O torcedor número um

Jornal O Estado do Maranhão

Daqui a dois anos, o Brasil fará a comemoração dos 50 anos de seu primeiro título da Copa do Mundo, conquistado na Suécia em 1958, em 29 de junho. O país completará meio século de consolidação de sua mitologia futebolística, baseada na genialidade de muitos de seus jogadores, criadores de momentos épicos do esporte, como Pelé, Garrincha, Nilton Santos, Didi, Gérson, Tostão, Jairzinho, Zico, Rivellino, Sócrates, Cafu, Bebeto, Romário, Ronaldo, Ronaldinho, Kaká e muitos outros que simbolizam com justiça o melhor do futebol no mundo todo.

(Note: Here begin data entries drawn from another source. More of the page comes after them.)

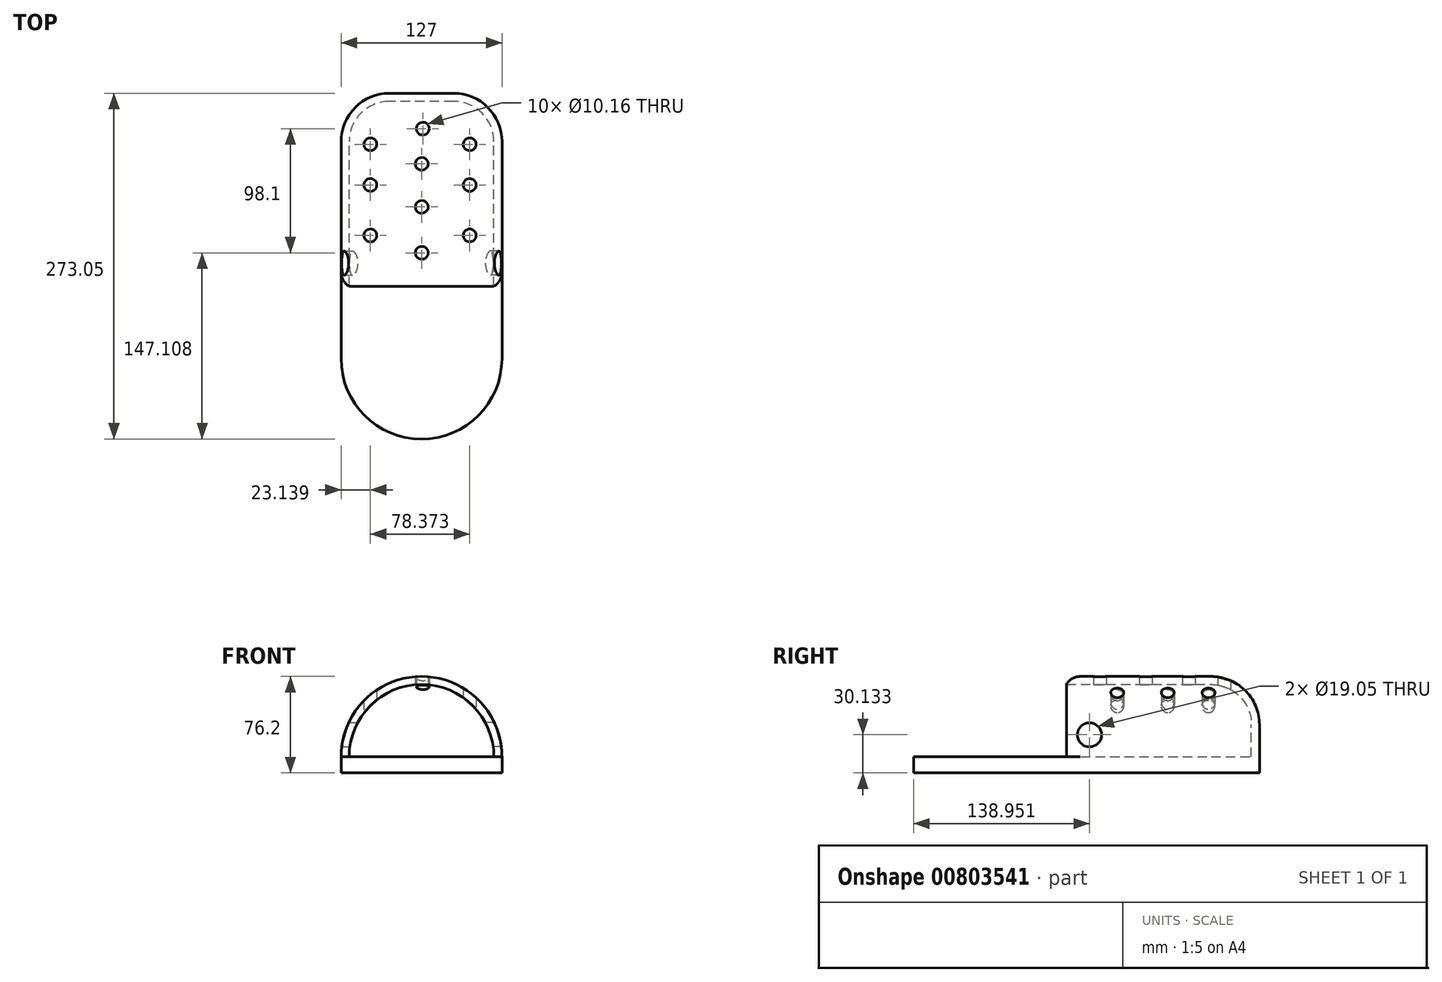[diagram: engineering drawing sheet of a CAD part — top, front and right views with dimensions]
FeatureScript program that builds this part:
annotation { "Feature Type Name" : "Feature", "Feature Type Description" : "" }
export const myFeature = defineFeature(function(context is Context, id is Id, definition is map)
    precondition{}
    {
        {
            var Q0;
            Q0=qCreatedBy(makeId("Front.planeOp"),FACE);
            var sketch = newSketch(context, id + "F0", { "sketchPlane" : qUnion([Q0])});
            skArc(sketch, "E0", {"start": v(62.5, 0) * mm, "mid": v(-1, 63.5) * mm, "end": v(-64.5, 0) * mm});
            skLineSegment(sketch, "E1", {"start": v(-64.5, 0) * mm, "end": v(62.5, 0) * mm});
            skLineSegment(sketch, "E2", {"start": v(62.5, 0) * mm, "end": v(62.5, -12.7) * mm});
            skLineSegment(sketch, "E3", {"start": v(62.5, -12.7) * mm, "end": v(-64.5, -12.7) * mm});
            skLineSegment(sketch, "E4", {"start": v(-64.5, -12.7) * mm, "end": v(-64.5, 0) * mm});
            skSolve(sketch);
        }
        {
            var Q0;
            Q0=makeQuery(id+"F0.imprint","IMPRINT",FACE,{"disambiguationData":[TD([[makeQuery(id+"F0.imprint","IMPRINT",EDGE,{"derivedFrom":sQuery(id+"F0.wireOp",EDGE,"E1")}),-1.0]])]});
            extrude(context, id + "F1", {"entities" : qUnion([Q0]), "depth" : 273.05 * mm, "offsetDistance" : 25.4 * mm});
        }
        {
            var Q0;
            Q0=makeQuery(id+"F0.imprint","IMPRINT",FACE,{"disambiguationData":[TD([[makeQuery(id+"F0.imprint","IMPRINT",EDGE,{"derivedFrom":sQuery(id+"F0.wireOp",EDGE,"E0")}),1.0]])]});
            extrude(context, id + "F2", {"entities" : qUnion([Q0]), "operationType" : NewBodyOperationType.ADD, "depth" : 152.4 * mm, "offsetDistance" : 25.4 * mm});
        }
        {
            var Q0;
            Q0=makeQuery(id+"F1.opExtrude","CAP_EDGE",EDGE,{"disambiguationData":[OSD([sQuery(id+"F0.wireOp",EDGE,"E4")])],"isStart":false});
            var Q1;
            Q1=makeQuery(id+"F1.opExtrude","CAP_EDGE",EDGE,{"disambiguationData":[OSD([sQuery(id+"F0.wireOp",EDGE,"E2")])],"isStart":false});
            fillet(context, id + "F3", {"entities" : qUnion([Q0, Q1]), "radius" : 63.5 * mm, "tangentPropagation" : true, "allowEdgeOverflow" : false});
        }
        {
            var Q0;
            Q0=makeQuery(id+"F2.opExtrude","CAP_EDGE",EDGE,{"disambiguationData":[OSD([sQuery(id+"F0.wireOp",EDGE,"E0")])],"isStart":true});
            fillet(context, id + "F4", {"entities" : qUnion([Q0]), "radius" : 38.1 * mm, "tangentPropagation" : true, "allowEdgeOverflow" : false});
        }
        {
            var Q0;
            Q0=makeQuery(id+"F2.opExtrude","CAP_FACE",FACE,{"disambiguationData":[OSD([sQuery(id+"F0.wireOp",EDGE,"E0"),sQuery(id+"F0.wireOp",EDGE,"E1")])],"isStart":false});
            shell(context, id + "F5", {"entities" : qUnion([Q0]), "thickness" : 6.35 * mm});
        }
        {
            var Q0;
            Q0=makeQuery(id+"F5.opShell","OFFSET_FACE",FACE,{"disambiguationData":[OSD([sQuery(id+"F0.wireOp",EDGE,"E3")])]});
            var Q1;
            Q1=makeQuery(id+"F1.opExtrude","SWEPT_FACE",FACE,{"disambiguationData":[OSD([sQuery(id+"F0.wireOp",EDGE,"E1")])]});
            extrude(context, id + "F6", {"entities" : qUnion([Q0]), "operationType" : NewBodyOperationType.ADD, "endBound" : BoundingType.UP_TO_SURFACE, "depth" : 25.4 * mm, "endBoundEntityFace" : qUnion([Q1]), "offsetDistance" : 25.4 * mm});
        }
        {
            var Q0;
            {var subQ0=sQuery(id+"F0.wireOp",EDGE,"E1");Q0=makeQuery(id+"F6.boolean.opBoolean","MERGE",FACE,{"derivedFrom":[makeQuery(id+"F1.opExtrude","SWEPT_FACE",FACE,{"disambiguationData":[OSD([subQ0])]}),makeQuery(id+"F6.opExtrude","CAP_FACE",FACE,{"disambiguationData":[OSD([subQ0])],"isStart":false})]});}
            var sketch = newSketch(context, id + "F7", { "sketchPlane" : qUnion([Q0])});
            skCircle(sketch, "E5", {"center": v(0, -27.84) * mm, "radius": 5.08 * mm});
            skCircle(sketch, "E6", {"center": v(-0.84, -55.68) * mm, "radius": 5.08 * mm});
            skCircle(sketch, "E7", {"center": v(-0.84, -89.7) * mm, "radius": 5.08 * mm});
            skCircle(sketch, "E8", {"center": v(37.02, -112.2) * mm, "radius": 5.08 * mm});
            skCircle(sketch, "E9", {"center": v(37.02, -72.37) * mm, "radius": 5.08 * mm});
            skCircle(sketch, "E10", {"center": v(37.02, -40.22) * mm, "radius": 5.08 * mm});
            skCircle(sketch, "E11", {"center": v(-41.35, -40.22) * mm, "radius": 5.08 * mm});
            skCircle(sketch, "E12", {"center": v(-41.35, -72.37) * mm, "radius": 5.08 * mm});
            skCircle(sketch, "E13", {"center": v(-41.35, -112.2) * mm, "radius": 5.08 * mm});
            skCircle(sketch, "E14", {"center": v(-0.84, -125.94) * mm, "radius": 5.08 * mm});
            skSolve(sketch);
        }
        {
            var Q0;
            Q0 = qSketchRegion(id + "F7", true);
            var Q1;
            Q1=makeQuery(id+"F2.opExtrude","SWEPT_FACE",FACE,{"disambiguationData":[OSD([sQuery(id+"F0.wireOp",EDGE,"E0")])]});
            extrude(context, id + "F8", {"entities" : qUnion([Q0]), "operationType" : NewBodyOperationType.REMOVE, "endBound" : BoundingType.UP_TO_SURFACE, "depth" : 25.4 * mm, "endBoundEntityFace" : qUnion([Q1]), "offsetDistance" : 25.4 * mm});
        }
        {
            var Q0;
            Q0=qCreatedBy(makeId("Right.planeOp"),FACE);
            var sketch = newSketch(context, id + "F9", { "sketchPlane" : qUnion([Q0])});
            skCircle(sketch, "E15", {"center": v(-134.1, 17.43) * mm, "radius": 9.53 * mm});
            skSolve(sketch);
        }
        {
            var Q0;
            Q0 = qSketchRegion(id + "F9", true);
            extrude(context, id + "F10", {"entities" : qUnion([Q0]), "operationType" : NewBodyOperationType.REMOVE, "endBound" : BoundingType.THROUGH_ALL, "oppositeDirection" : true, "depth" : 25.4 * mm, "offsetDistance" : 25.4 * mm});
        }
        {
            var Q0;
            Q0 = qSketchRegion(id + "F9", true);
            extrude(context, id + "F11", {"entities" : qUnion([Q0]), "operationType" : NewBodyOperationType.REMOVE, "endBound" : BoundingType.THROUGH_ALL, "depth" : 25.4 * mm, "offsetDistance" : 25.4 * mm});
        }
        {
            var Q0;
            Q0=makeQuery(id+"F2.opExtrude","CAP_EDGE",EDGE,{"disambiguationData":[OSD([sQuery(id+"F0.wireOp",EDGE,"E0")])],"isStart":false});
            fillet(context, id + "F12", {"entities" : qUnion([Q0]), "radius" : 12.7 * mm, "tangentPropagation" : true, "allowEdgeOverflow" : false});
        }
    });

Uma personalidade que não incluí nessa lista de grandes estrelas e pop stars (sendo estes, os astros de agora), porque quero falar dele com mais vagar, é a encarnação mais completa do futebol brasileiro, a paixão mais profunda por ele, o amor mais delirante, mais do que poderiam sê-lo qualquer um desses outros mencionados. Pelé por ser um mito tão dominante, coloca-se em outra categoria e com tanta força, que fala de si mesmo na terceira pessoa, como se estivesse se referindo a outro ser – de fato, quando assim se comporta, está falando de um ser mitológico, um dos poucos que temos, infelizmente –, e ao cidadão de carne e osso, como Édson, para irritação dos argentinos, com suas patéticas e vãs reivindicações ao direito de Maradona de residir no cume do monte Olimpo, gozando do mesmo status de Pelé, impossibilidade por si mesma evidente sem nenhuma demonstração.

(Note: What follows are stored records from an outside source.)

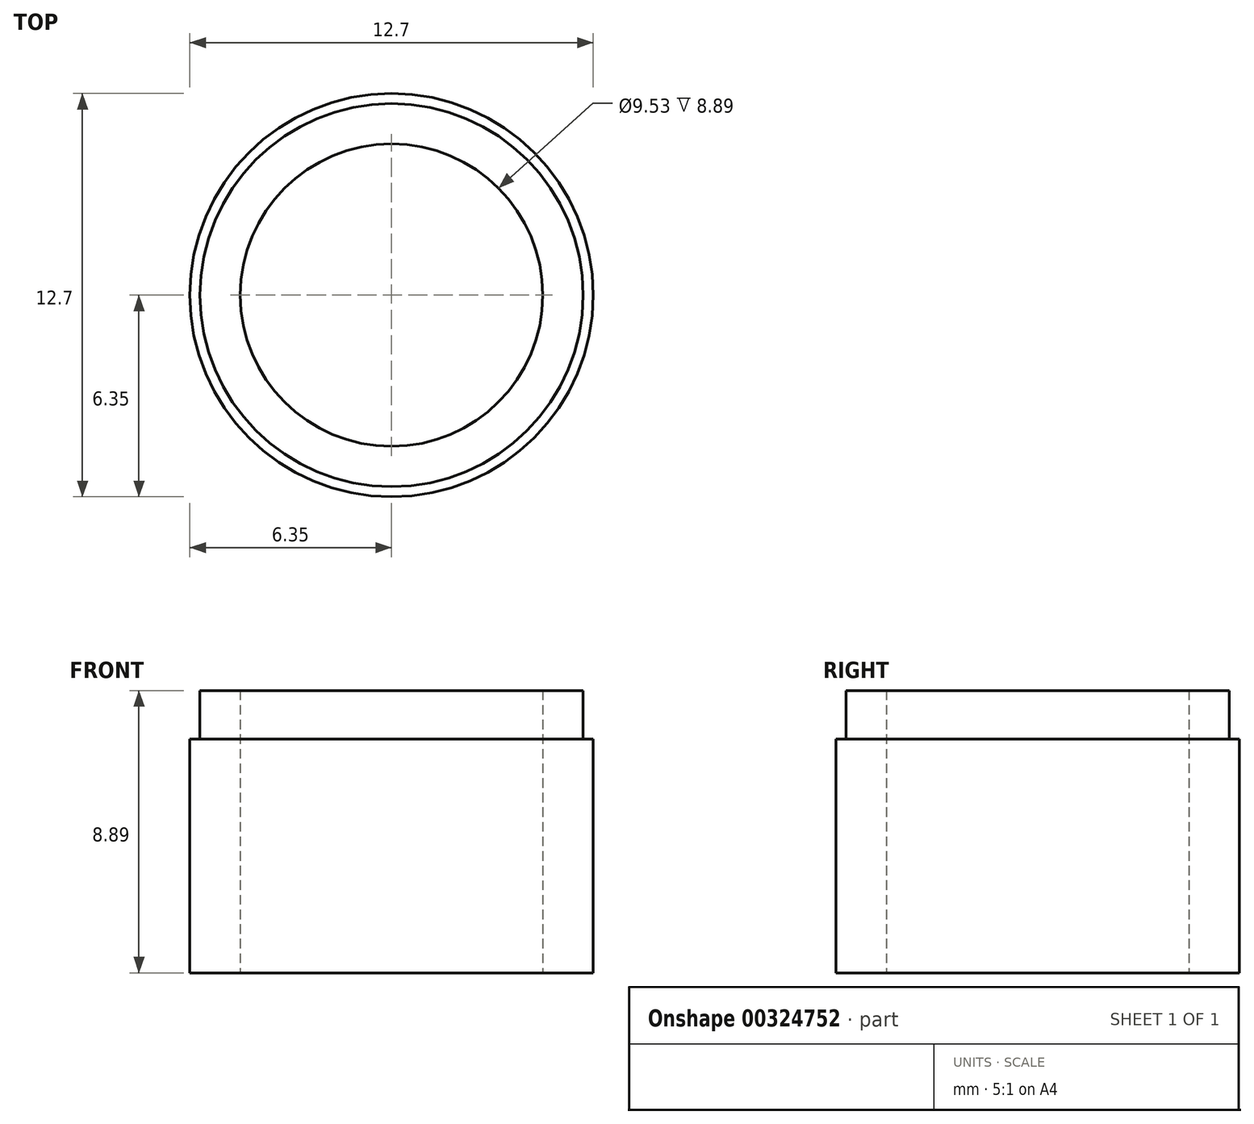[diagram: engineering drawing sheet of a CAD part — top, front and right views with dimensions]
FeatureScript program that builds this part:
annotation { "Feature Type Name" : "Feature", "Feature Type Description" : "" }
export const myFeature = defineFeature(function(context is Context, id is Id, definition is map)
    precondition{}
    {
        {
            var Q0;
            Q0=qCreatedBy(makeId("Top.planeOp"),FACE);
            var sketch = newSketch(context, id + "F0", { "sketchPlane" : qUnion([Q0])});
            skCircle(sketch, "E0", {"center": v(0, 0) * mm, "radius": 6.35 * mm});
            skCircle(sketch, "E1", {"center": v(0, 0) * mm, "radius": 4.76 * mm});
            skSolve(sketch);
        }
        {
            var Q0;
            Q0=makeQuery(id+"F0.imprint","IMPRINT",FACE,{"disambiguationData":[TD([[makeQuery(id+"F0.imprint","IMPRINT",EDGE,{"derivedFrom":sQuery(id+"F0.wireOp",EDGE,"E0")}),1.0]])]});
            extrude(context, id + "F1", {"entities" : qUnion([Q0]), "depth" : 8.9 * mm, "offsetDistance" : 25.4 * mm});
        }
        {
            var Q0;
            Q0=makeQuery(id+"F1.opExtrude","CAP_FACE",FACE,{"disambiguationData":[OSD([sQuery(id+"F0.wireOp",EDGE,"E0"),sQuery(id+"F0.wireOp",EDGE,"E1")])],"isStart":false});
            var sketch = newSketch(context, id + "F2", { "sketchPlane" : qUnion([Q0])});
            skCircle(sketch, "E2", {"center": v(0, 0) * mm, "radius": 6.03 * mm});
            skCircle(sketch, "E3", {"center": v(0, 0) * mm, "radius": 6.35 * mm});
            skSolve(sketch);
        }
        {
            var Q0;
            Q0=makeQuery(id+"F2.imprint","IMPRINT",FACE,{"disambiguationData":[TD([[makeQuery(id+"F2.imprint","IMPRINT",EDGE,{"derivedFrom":sQuery(id+"F2.wireOp",EDGE,"E2")}),-1.0]])]});
            extrude(context, id + "F3", {"entities" : qUnion([Q0]), "operationType" : NewBodyOperationType.REMOVE, "oppositeDirection" : true, "depth" : 1.52 * mm, "offsetDistance" : 25.4 * mm});
        }
    });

Ao ver Zagalo jogar pela Seleção Brasileira nas Copas de 1958 e 1962, pois a ele me refiro, numa posição teórica de atacante, que era chamada de ponta-esquerda, denominação hoje inexistente, poucos seriam capazes de prever sua metamorfose no maior símbolo de amor à Seleção, na vitória e na derrota, com imensa fé no talento brasileiro em vencer obstáculos e com inabalável otimismo.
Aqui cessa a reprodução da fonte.